#### [Problem description]
Every entry that follows is to be set down exactly, with its pictures omitted.

#### [Material shown]
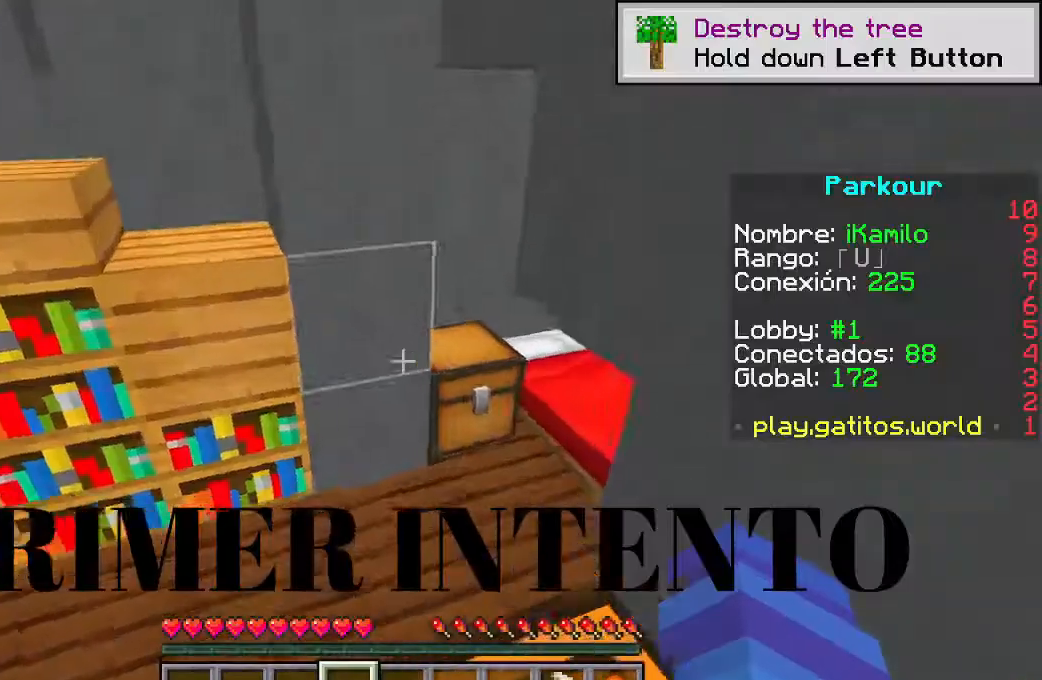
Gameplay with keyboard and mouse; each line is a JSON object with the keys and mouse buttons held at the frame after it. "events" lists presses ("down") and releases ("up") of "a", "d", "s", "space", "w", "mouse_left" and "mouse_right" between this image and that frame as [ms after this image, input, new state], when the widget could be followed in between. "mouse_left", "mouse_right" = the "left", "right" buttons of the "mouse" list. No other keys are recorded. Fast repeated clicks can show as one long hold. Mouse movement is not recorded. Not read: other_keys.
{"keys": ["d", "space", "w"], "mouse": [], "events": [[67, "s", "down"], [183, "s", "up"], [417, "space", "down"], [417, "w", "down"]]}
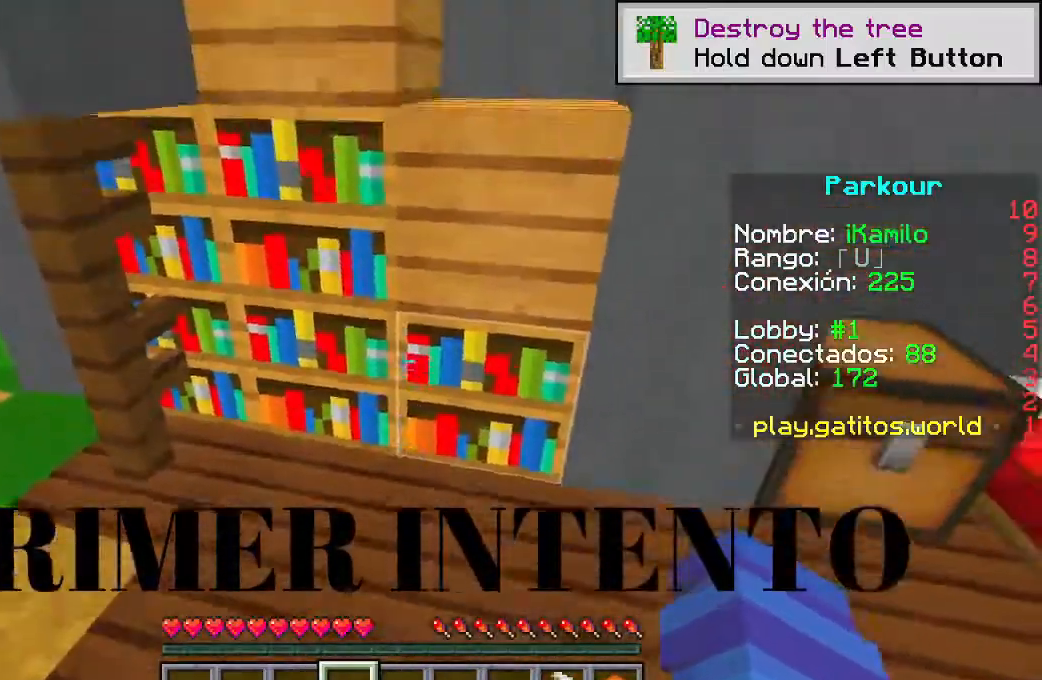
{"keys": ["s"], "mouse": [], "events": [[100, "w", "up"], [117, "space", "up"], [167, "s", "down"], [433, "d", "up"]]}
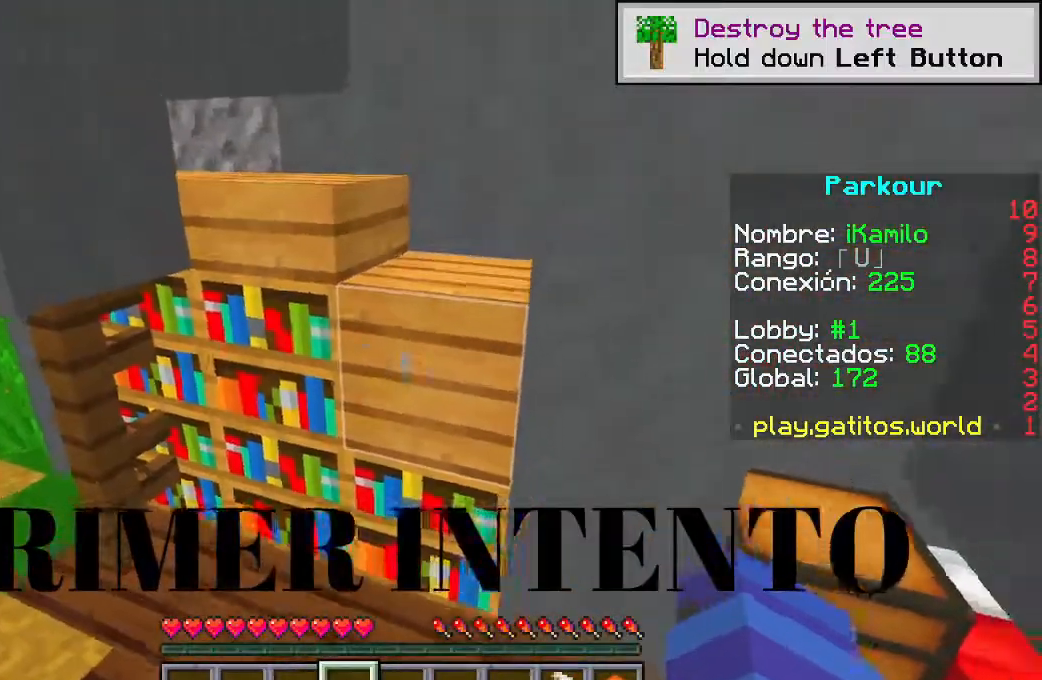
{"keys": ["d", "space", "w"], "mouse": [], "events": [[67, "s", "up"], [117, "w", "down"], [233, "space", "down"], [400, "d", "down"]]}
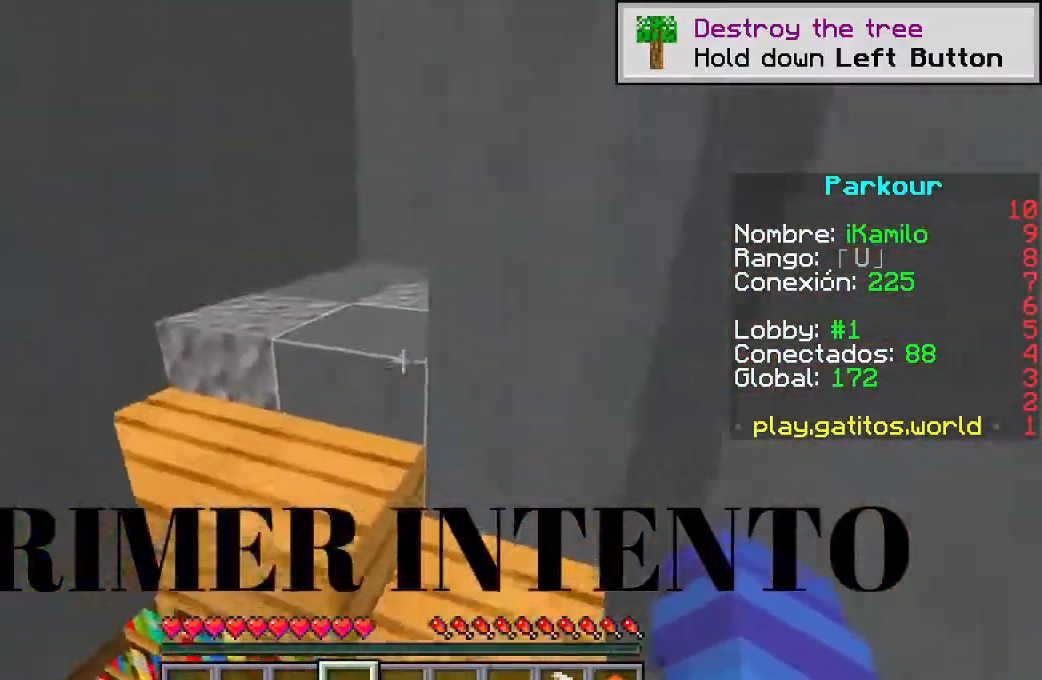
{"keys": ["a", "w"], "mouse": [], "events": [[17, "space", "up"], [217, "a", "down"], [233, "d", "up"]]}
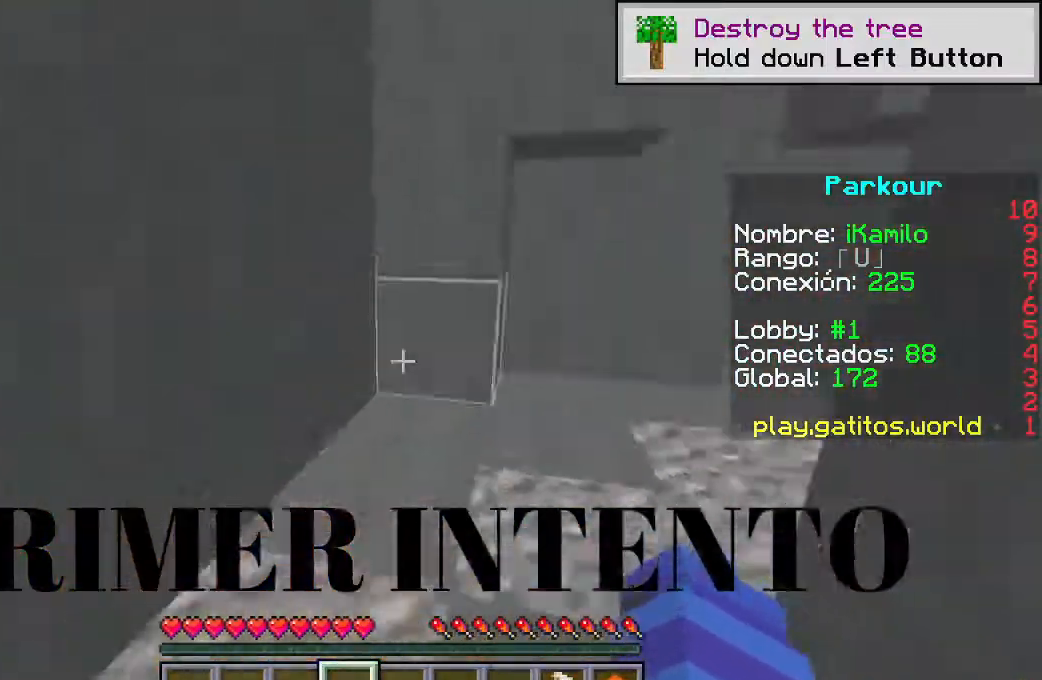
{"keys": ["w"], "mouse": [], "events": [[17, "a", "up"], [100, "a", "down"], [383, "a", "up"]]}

#### [Solution to the problem]
Gameplay with keyboard and mouse; each line is a JSON object with the keys and mouse buttons held at the frame after it. "events" lists presses ("down") and releases ("up") of "a", "d", "s", "space", "w", "mouse_left" and "mouse_right" between this image and that frame as [ms after this image, input, new state], when the widget could be followed in between. "mouse_left", "mouse_right" = the "left", "right" buttons of the "mouse" list. No other keys are recorded. Fast repeated clicks can show as one long hold. Mouse movement is not recorded. Not read: other_keys.
{"keys": ["d", "space", "w"], "mouse": [], "events": [[67, "s", "down"], [183, "s", "up"], [417, "space", "down"], [417, "w", "down"]]}
{"keys": ["s"], "mouse": [], "events": [[100, "w", "up"], [117, "space", "up"], [167, "s", "down"], [433, "d", "up"]]}
{"keys": ["d", "space", "w"], "mouse": [], "events": [[67, "s", "up"], [117, "w", "down"], [233, "space", "down"], [400, "d", "down"]]}
{"keys": ["a", "w"], "mouse": [], "events": [[17, "space", "up"], [217, "a", "down"], [233, "d", "up"]]}
{"keys": ["w"], "mouse": [], "events": [[17, "a", "up"], [100, "a", "down"], [383, "a", "up"]]}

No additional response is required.